Last year I couldn’t buy one or anything related to it. The stores in my area were cleaned out. For months.
Well, this year I decided to shop for my shovel and ice melt early and I noticed a few positive things along the way. The first is that I stopped at a CVS along the way and noticed they now sell kitchen trash bags made out of 65% recycled plastic. A big box store I stopped at also sells pet safe and plant safe ice melt. What a better world I live in when a big box store thinks its customers would be willing to pay slightly more for an environmentally friendly alternative to rock salt and a CVS knows that recycled trash bags will sell.
The woman at the hardware store where I ended up buying my shovel told me that there were a number of different environmentally friendly alternatives to rock salt.

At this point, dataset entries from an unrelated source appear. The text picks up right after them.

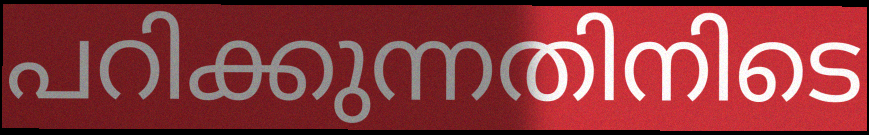
പറിക്കുന്നതിനിടെ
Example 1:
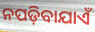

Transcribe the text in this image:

ନପଡ଼ିବାଯାଏଁ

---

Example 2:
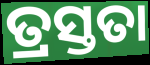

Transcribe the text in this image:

ତ୍ରସ୍ତତା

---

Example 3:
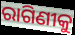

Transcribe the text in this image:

ରାଗିଣୀକୁ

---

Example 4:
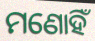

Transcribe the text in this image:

ମଣୋହିଁ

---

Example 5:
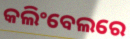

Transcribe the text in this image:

କଲିଂବେଲରେ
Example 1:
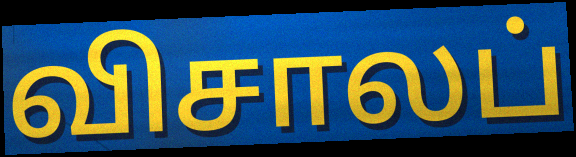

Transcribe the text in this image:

விசாலப்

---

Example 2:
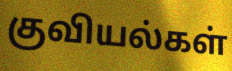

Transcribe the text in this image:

குவியல்கள்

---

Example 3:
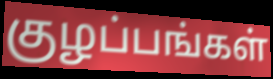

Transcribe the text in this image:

குழப்பங்கள்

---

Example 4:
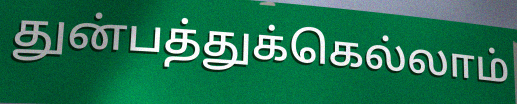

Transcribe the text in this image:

துன்பத்துக்கெல்லாம்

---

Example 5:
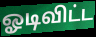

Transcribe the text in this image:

ஓடிவிட்ட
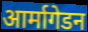
आर्मागेडन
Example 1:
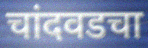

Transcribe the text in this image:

चांदवडचा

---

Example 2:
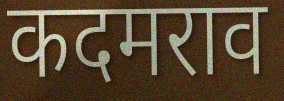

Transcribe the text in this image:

कदमराव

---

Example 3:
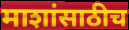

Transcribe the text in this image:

माशांसाठीच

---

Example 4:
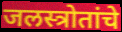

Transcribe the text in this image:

जलस्त्रोतांचे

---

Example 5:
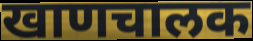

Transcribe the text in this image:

खाणचालक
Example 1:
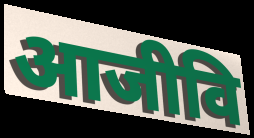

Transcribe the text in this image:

आजीवि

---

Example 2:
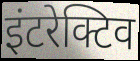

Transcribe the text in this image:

इंटरेक्टिव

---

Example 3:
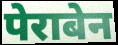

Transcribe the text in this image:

पेराबेन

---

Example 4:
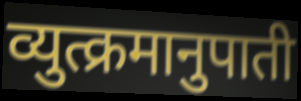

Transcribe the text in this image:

व्युत्क्रमानुपाती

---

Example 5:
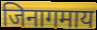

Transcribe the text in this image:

जिनागमाय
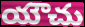
యౌచు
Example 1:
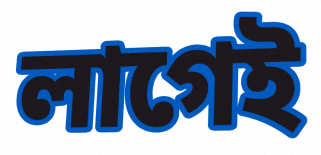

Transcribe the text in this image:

লাগেই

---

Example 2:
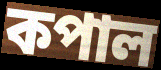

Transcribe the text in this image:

কপাল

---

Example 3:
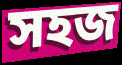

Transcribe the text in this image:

সহজ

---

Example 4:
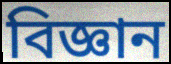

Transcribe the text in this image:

বিজ্ঞান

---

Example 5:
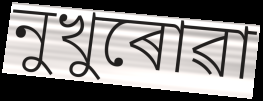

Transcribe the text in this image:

নুখুৰোৱা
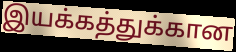
இயக்கத்துக்கான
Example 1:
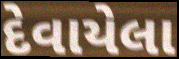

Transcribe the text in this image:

દેવાયેલા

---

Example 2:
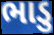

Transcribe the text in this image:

ભાડુ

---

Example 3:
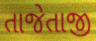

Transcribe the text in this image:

તાજેતાજી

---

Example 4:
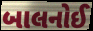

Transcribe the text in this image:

બાલનોઈ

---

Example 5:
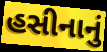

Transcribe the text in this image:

હસીનાનું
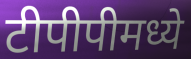
टीपीपीमध्ये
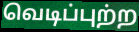
வெடிப்புற்ற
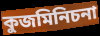
কুজমিনিচনা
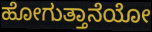
ಹೋಗುತ್ತಾನೆಯೋ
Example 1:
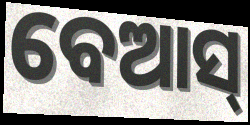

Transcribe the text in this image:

ବେଆସ୍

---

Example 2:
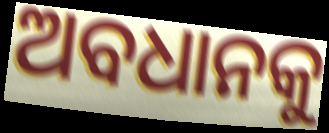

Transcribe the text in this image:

ଅବଧାନକୁ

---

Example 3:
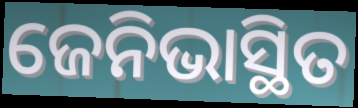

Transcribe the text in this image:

ଜେନିଭାସ୍ଥିତ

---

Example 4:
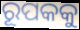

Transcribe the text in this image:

ରୂପକକୁ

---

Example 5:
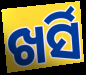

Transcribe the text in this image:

ଖର୍ସି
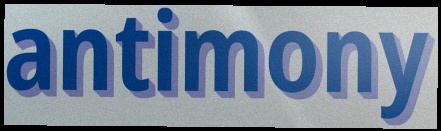
antimony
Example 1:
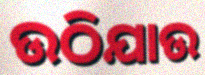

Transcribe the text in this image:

I ended up buying a shovel with a plastic head. The woman at the hardware store told me that such shovels actually hold up better under the weight of wet snow than aluminum. I didn’t like the idea of plastic, but I am not likely to throw out a snow shovel unless it breaks. I will likely have the shovel for the rest of my life. Aluminum requires a [b]lot[/b] of electricity to make so maybe the plastic shovel is also the greener choice in that regard.
Anyway, I like running into cool unexpected things like environmentally friendlier ice melt and trash bags made out of recycled plastic.